WHAT TO DO:
Reproduce every line of the items below without changing anything.

--- start of DATASET RECORDS ---

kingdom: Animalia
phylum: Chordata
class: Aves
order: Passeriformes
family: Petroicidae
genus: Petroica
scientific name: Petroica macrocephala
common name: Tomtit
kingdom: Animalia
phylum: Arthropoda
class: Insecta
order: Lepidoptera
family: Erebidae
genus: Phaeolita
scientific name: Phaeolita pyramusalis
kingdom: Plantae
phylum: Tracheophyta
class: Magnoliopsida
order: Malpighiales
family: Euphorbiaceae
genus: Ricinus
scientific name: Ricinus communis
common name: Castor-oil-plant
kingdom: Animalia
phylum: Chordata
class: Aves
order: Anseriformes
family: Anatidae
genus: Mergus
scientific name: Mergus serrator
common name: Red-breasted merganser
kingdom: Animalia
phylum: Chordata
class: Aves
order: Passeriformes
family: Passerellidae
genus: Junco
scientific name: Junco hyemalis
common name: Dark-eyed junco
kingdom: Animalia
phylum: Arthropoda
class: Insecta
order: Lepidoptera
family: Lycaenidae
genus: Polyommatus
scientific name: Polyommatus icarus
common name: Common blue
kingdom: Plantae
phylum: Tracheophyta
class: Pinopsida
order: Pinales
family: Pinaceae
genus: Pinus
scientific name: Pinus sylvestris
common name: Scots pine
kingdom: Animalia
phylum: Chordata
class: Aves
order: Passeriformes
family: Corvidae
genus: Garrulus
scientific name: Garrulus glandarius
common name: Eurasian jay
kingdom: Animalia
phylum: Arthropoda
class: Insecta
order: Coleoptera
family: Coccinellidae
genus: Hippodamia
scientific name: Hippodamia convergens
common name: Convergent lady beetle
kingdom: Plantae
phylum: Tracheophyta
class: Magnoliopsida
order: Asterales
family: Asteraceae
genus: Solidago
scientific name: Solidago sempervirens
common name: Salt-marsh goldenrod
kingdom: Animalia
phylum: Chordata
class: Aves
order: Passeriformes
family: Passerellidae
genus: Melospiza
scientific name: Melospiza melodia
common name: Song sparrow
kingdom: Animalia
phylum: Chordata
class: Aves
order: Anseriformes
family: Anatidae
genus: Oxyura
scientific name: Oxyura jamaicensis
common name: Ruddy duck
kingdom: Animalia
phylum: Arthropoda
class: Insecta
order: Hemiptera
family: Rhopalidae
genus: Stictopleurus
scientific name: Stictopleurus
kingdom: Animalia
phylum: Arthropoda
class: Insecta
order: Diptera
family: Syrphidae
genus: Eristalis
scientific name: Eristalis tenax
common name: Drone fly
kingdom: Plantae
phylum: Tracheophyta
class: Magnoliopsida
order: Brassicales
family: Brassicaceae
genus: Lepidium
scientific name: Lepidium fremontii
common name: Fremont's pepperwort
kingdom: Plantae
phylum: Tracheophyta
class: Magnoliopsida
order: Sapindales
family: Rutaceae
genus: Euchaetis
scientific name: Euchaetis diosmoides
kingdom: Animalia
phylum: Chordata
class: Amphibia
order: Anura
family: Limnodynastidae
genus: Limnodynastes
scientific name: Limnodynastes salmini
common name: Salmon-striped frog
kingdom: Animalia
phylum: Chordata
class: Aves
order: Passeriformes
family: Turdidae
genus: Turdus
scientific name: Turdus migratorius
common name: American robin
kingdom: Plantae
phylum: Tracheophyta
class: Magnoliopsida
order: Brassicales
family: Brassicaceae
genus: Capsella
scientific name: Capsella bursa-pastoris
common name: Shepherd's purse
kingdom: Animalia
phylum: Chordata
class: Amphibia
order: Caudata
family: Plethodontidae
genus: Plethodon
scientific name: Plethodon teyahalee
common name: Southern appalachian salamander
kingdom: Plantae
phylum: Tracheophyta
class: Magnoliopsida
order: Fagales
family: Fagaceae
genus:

--- end of DATASET RECORDS ---

RESULT FOR THIS EXERCISE:
kingdom: Animalia
phylum: Chordata
class: Aves
order: Passeriformes
family: Petroicidae
genus: Petroica
scientific name: Petroica macrocephala
common name: Tomtit
kingdom: Animalia
phylum: Arthropoda
class: Insecta
order: Lepidoptera
family: Erebidae
genus: Phaeolita
scientific name: Phaeolita pyramusalis
kingdom: Plantae
phylum: Tracheophyta
class: Magnoliopsida
order: Malpighiales
family: Euphorbiaceae
genus: Ricinus
scientific name: Ricinus communis
common name: Castor-oil-plant
kingdom: Animalia
phylum: Chordata
class: Aves
order: Anseriformes
family: Anatidae
genus: Mergus
scientific name: Mergus serrator
common name: Red-breasted merganser
kingdom: Animalia
phylum: Chordata
class: Aves
order: Passeriformes
family: Passerellidae
genus: Junco
scientific name: Junco hyemalis
common name: Dark-eyed junco
kingdom: Animalia
phylum: Arthropoda
class: Insecta
order: Lepidoptera
family: Lycaenidae
genus: Polyommatus
scientific name: Polyommatus icarus
common name: Common blue
kingdom: Plantae
phylum: Tracheophyta
class: Pinopsida
order: Pinales
family: Pinaceae
genus: Pinus
scientific name: Pinus sylvestris
common name: Scots pine
kingdom: Animalia
phylum: Chordata
class: Aves
order: Passeriformes
family: Corvidae
genus: Garrulus
scientific name: Garrulus glandarius
common name: Eurasian jay
kingdom: Animalia
phylum: Arthropoda
class: Insecta
order: Coleoptera
family: Coccinellidae
genus: Hippodamia
scientific name: Hippodamia convergens
common name: Convergent lady beetle
kingdom: Plantae
phylum: Tracheophyta
class: Magnoliopsida
order: Asterales
family: Asteraceae
genus: Solidago
scientific name: Solidago sempervirens
common name: Salt-marsh goldenrod
kingdom: Animalia
phylum: Chordata
class: Aves
order: Passeriformes
family: Passerellidae
genus: Melospiza
scientific name: Melospiza melodia
common name: Song sparrow
kingdom: Animalia
phylum: Chordata
class: Aves
order: Anseriformes
family: Anatidae
genus: Oxyura
scientific name: Oxyura jamaicensis
common name: Ruddy duck
kingdom: Animalia
phylum: Arthropoda
class: Insecta
order: Hemiptera
family: Rhopalidae
genus: Stictopleurus
scientific name: Stictopleurus
kingdom: Animalia
phylum: Arthropoda
class: Insecta
order: Diptera
family: Syrphidae
genus: Eristalis
scientific name: Eristalis tenax
common name: Drone fly
kingdom: Plantae
phylum: Tracheophyta
class: Magnoliopsida
order: Brassicales
family: Brassicaceae
genus: Lepidium
scientific name: Lepidium fremontii
common name: Fremont's pepperwort
kingdom: Plantae
phylum: Tracheophyta
class: Magnoliopsida
order: Sapindales
family: Rutaceae
genus: Euchaetis
scientific name: Euchaetis diosmoides
kingdom: Animalia
phylum: Chordata
class: Amphibia
order: Anura
family: Limnodynastidae
genus: Limnodynastes
scientific name: Limnodynastes salmini
common name: Salmon-striped frog
kingdom: Animalia
phylum: Chordata
class: Aves
order: Passeriformes
family: Turdidae
genus: Turdus
scientific name: Turdus migratorius
common name: American robin
kingdom: Plantae
phylum: Tracheophyta
class: Magnoliopsida
order: Brassicales
family: Brassicaceae
genus: Capsella
scientific name: Capsella bursa-pastoris
common name: Shepherd's purse
kingdom: Animalia
phylum: Chordata
class: Amphibia
order: Caudata
family: Plethodontidae
genus: Plethodon
scientific name: Plethodon teyahalee
common name: Southern appalachian salamander
kingdom: Plantae
phylum: Tracheophyta
class: Magnoliopsida
order: Fagales
family: Fagaceae
genus:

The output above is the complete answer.